Okay. So we welcome Antoine Delpache, if I'm correct.
And yeah, Florey Searst.
Thank you. So I'm Antoine Delpache.
I'm a developer on the Open Refine project.
And I'm very happy to be back in this bedroom to tell you,
give you a few news about Open Refine.
And in particular, I'm going to be focusing on what I'm working on right now,
together with Zoe Cooper, who's a designer on the project,
to make Open Refine more reproducible.
So I will first explain to you what Open Refine is,
because I'm not assuming everyone was here four years ago.
And if you were, don't worry, there are some differences
that you might be able to spot.
I'm very keen to know if those differences look good to you.
And also, what do I mean with reproducible in this context?
So what is Open Refine?
It's a data cleaning tool.
So you can import tabular data, mostly, in it.

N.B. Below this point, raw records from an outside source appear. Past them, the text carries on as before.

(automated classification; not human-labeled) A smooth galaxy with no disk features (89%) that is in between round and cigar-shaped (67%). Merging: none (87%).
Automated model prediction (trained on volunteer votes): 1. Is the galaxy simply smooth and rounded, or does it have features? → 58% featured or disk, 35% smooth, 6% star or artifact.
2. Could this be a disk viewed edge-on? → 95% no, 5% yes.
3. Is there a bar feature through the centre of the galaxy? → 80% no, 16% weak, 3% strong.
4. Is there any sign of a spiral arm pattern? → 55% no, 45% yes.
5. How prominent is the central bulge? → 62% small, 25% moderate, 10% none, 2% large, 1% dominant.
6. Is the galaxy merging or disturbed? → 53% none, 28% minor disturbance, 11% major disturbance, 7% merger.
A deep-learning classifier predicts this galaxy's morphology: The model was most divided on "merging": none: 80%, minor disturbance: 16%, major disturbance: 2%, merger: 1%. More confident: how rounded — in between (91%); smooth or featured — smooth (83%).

And then it lets you do all sorts of cleaning operations on it.
Guess what?
So let me give you an example.
So this is a database of filming locations in Paris.
So every time you film something in Paris,
you need to register it with the city, and then they make this data set.

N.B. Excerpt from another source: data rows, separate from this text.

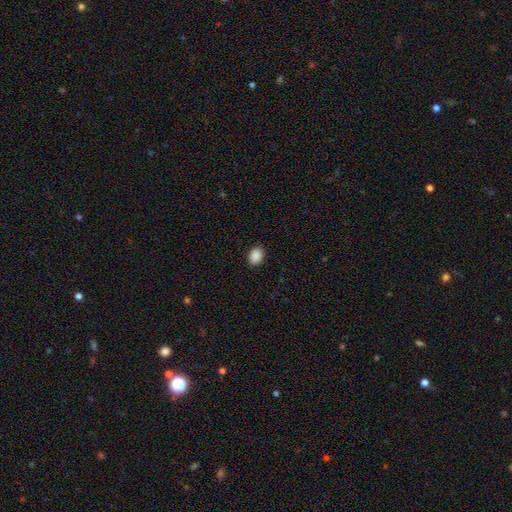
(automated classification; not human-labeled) Morphology: type=smooth (90%); roundness=in between (68%); merging=none (90%).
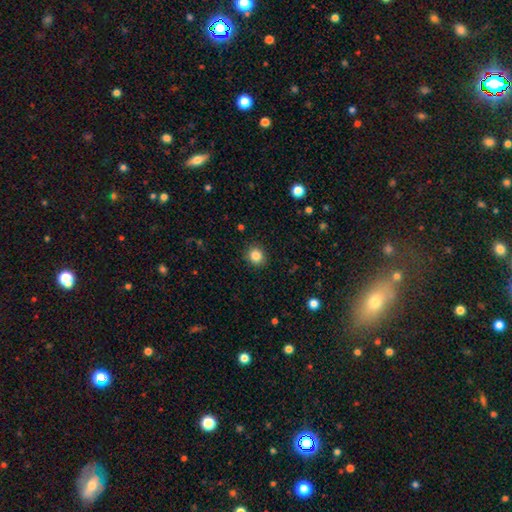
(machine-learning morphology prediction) The model was most divided on "how rounded": round: 85%, in between: 14%, cigar-shaped: 1%. More confident: merging — none (90%); smooth or featured — smooth (84%).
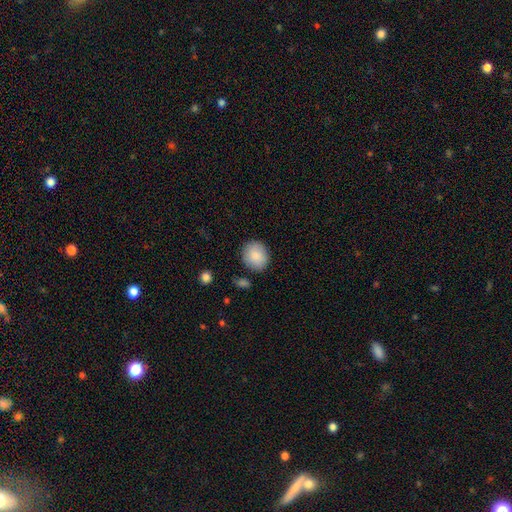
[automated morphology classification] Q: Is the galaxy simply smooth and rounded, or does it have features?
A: smooth — 87%.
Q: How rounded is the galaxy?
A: round — 71%.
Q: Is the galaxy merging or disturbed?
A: none — 84%.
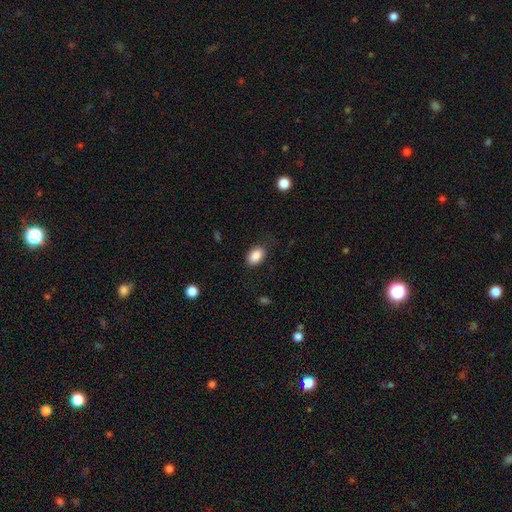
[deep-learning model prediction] Overall: smooth (88%). How rounded: in between (87%). Merging: none (80%).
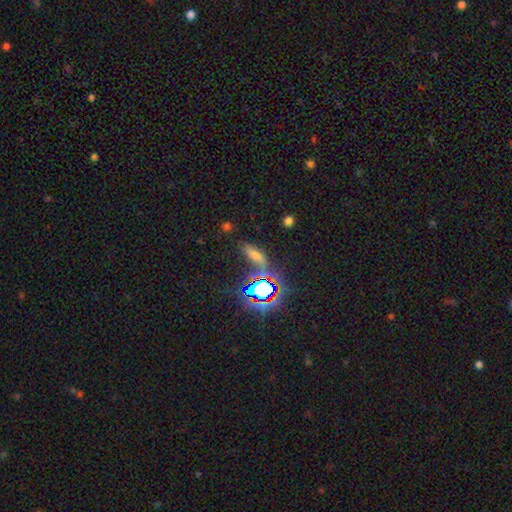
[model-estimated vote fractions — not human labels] Smooth or featured? Predicted: smooth (p=0.47). Merging? Predicted: none (p=0.59).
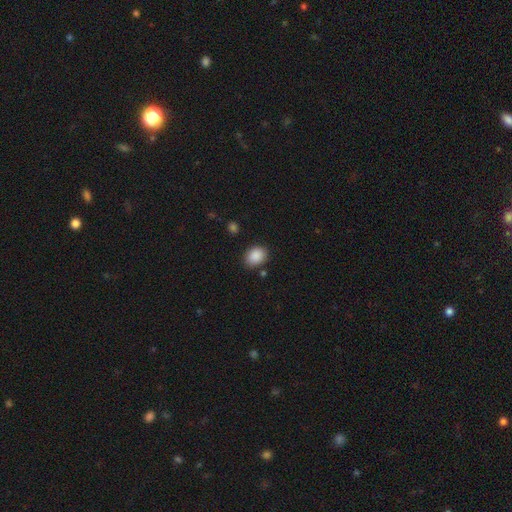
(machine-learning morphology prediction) type=smooth (89%); roundness=in between (64%); merging=none (82%).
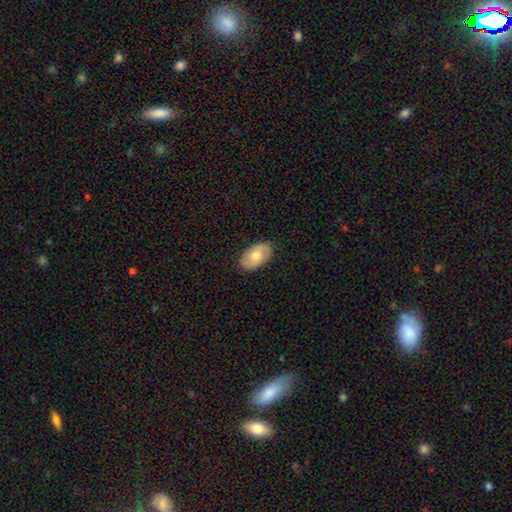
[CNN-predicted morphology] smooth-or-featured: smooth: 62% | featured or disk: 33% | star or artifact: 6%
  how-rounded: in between: 93% | round: 6% | cigar-shaped: 1%
  merging: none: 86% | minor disturbance: 10% | major disturbance: 2% | merger: 1%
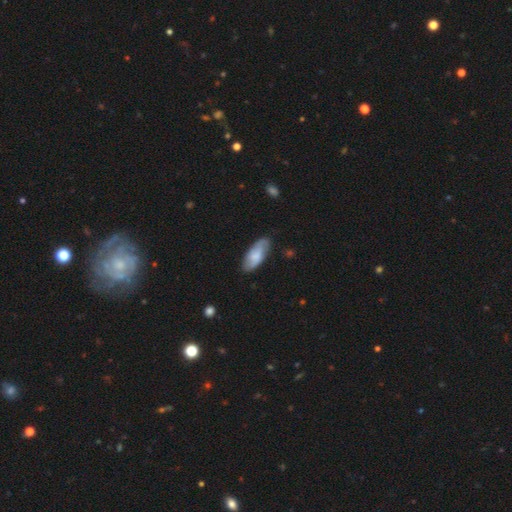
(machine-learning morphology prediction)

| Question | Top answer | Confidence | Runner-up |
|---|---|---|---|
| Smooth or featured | smooth | 56% | featured or disk (38%) |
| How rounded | in between | 82% | cigar-shaped (16%) |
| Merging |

And one thing I can do here is to say, let's match all of those films
with an external database.
And we call that reconciliation.
So in this example, I'm going to reconcile it with WIC data
that we've already heard about earlier today.
And because reconciliation is a bit of a tricky process,
we have various options to let you configure how we're going
to match your data to WIC data so that we just don't only rely on the names,
but also on other attributes that we have in this data set.
And we then have various tools to help you make that a little bit efficient
and let you review the results of the reconciliation manually.
So for instance, here I can hover this and get a link to the WIC data item
that it could link to.
So that's a sample of one type of operation that people do a lot with
OpenRefine.
You can then manually match things if you want to go through the entire
data set yourself.
Let me show you something else.
Well, first, once you've done this reconciliation,
you can pull some data from the target database.
In this example, I could, for instance, do something quite simple.
Sorry.
Let's just add a new column with the URLs of those entities
in the database.
So that's something that I can do quite quickly.
And you get your new column.
You could also pull more information from WIC data, identifiers in other
databases, things like that.
Let me show you another sort of operation you can do in OpenRefine.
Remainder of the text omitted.